A great mentor takes the lead in fostering the mentor/mentee relationship.  Because the mentor has more experience than the student mentee, he or she can be an objective advocate for the student--a sounding board for the mentee's ideas and developing goals.  In this way, the mentor can help the mentee sift through the variety of professional opportunities and directions available. 

 

Additionally, great mentors provide a link between the academic theories in which the student is immersed and the realities of the professional workforce; offer career guidance and counsel; suggest career paths and  networking strategies; and assist with value-based career decision-making practices.

 

Great mentors are:

  1. Educators: Mentors should share their own life experiences and careers paths--understanding that the mentee will have had different experiences and are developing different goals.
  2. Guides: Mentors assist their mentee to find his or her own direction, without doing the work for their protégé. 

  3. Listeners: Mentors listen to their mentee and give their full attention during their time together.
  4. Practical and Accessible: Mentors offer practical advice (and sometimes play devil's advocate) including strategies for handling professional challenges.  Mentors show student mentees that they are available as a resource.
  5. Positive and Supportive: A mentor should encourage the mentee in his or her pursuits.
  6. Role Model: A mentor should be a role model and lead by example. 

 

Great mentoring relationships flourish when the mentoring pair:

  1. Develop a relationship based on trust and mutual respect
  2. Set goals for both the mentoring relationship and the protégé's future career.
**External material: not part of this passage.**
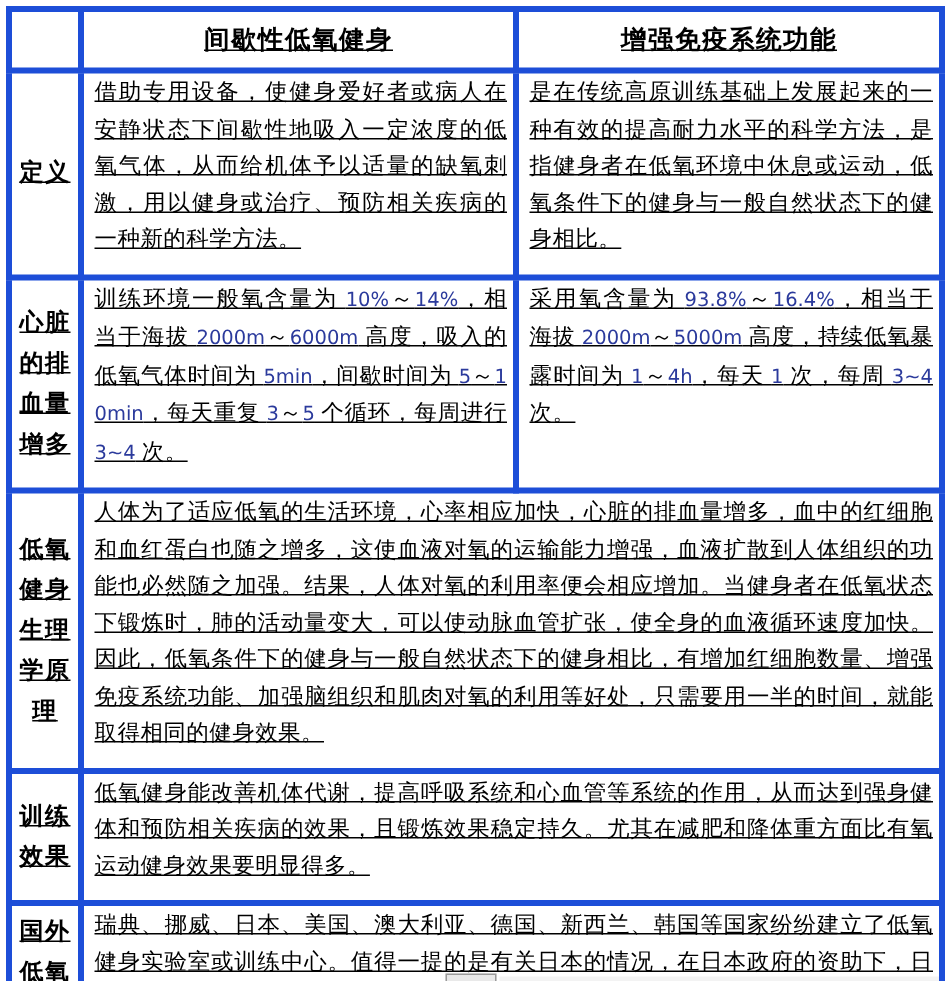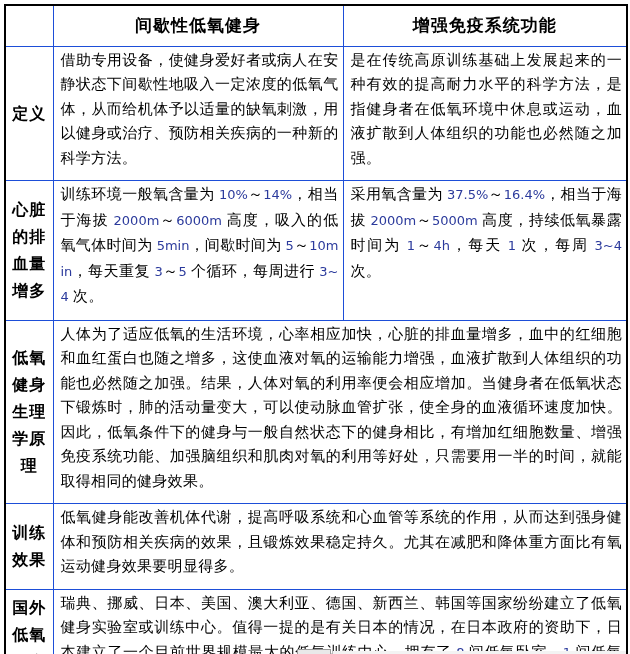"间歇性低氧健身" th, td { border: 1px solid #1d4ed8 -> 4px solid #1d4ed8; text-decoration: none -> underline }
  3. Actively engage in meeting time.  This can include gathering and preparing materials and information ahead of time.  An informal agenda outlining the direction of the discussion can help keep you on track.
  4. Plan activities together.  Go to lunch together, host an on-site visit at the mentors place of business or a 'shadow' day.  Introduce your mentor to your colleagues to practice networking and informal interviewing skills. Experiential opportunities are priceless opportunities for students exploring professional options.
  5. Provide each other feedback on how the relationship is developing.  Use this information to make informed decision about the direction of the mentoring relationship.
  6. Have fun and be creative in the process.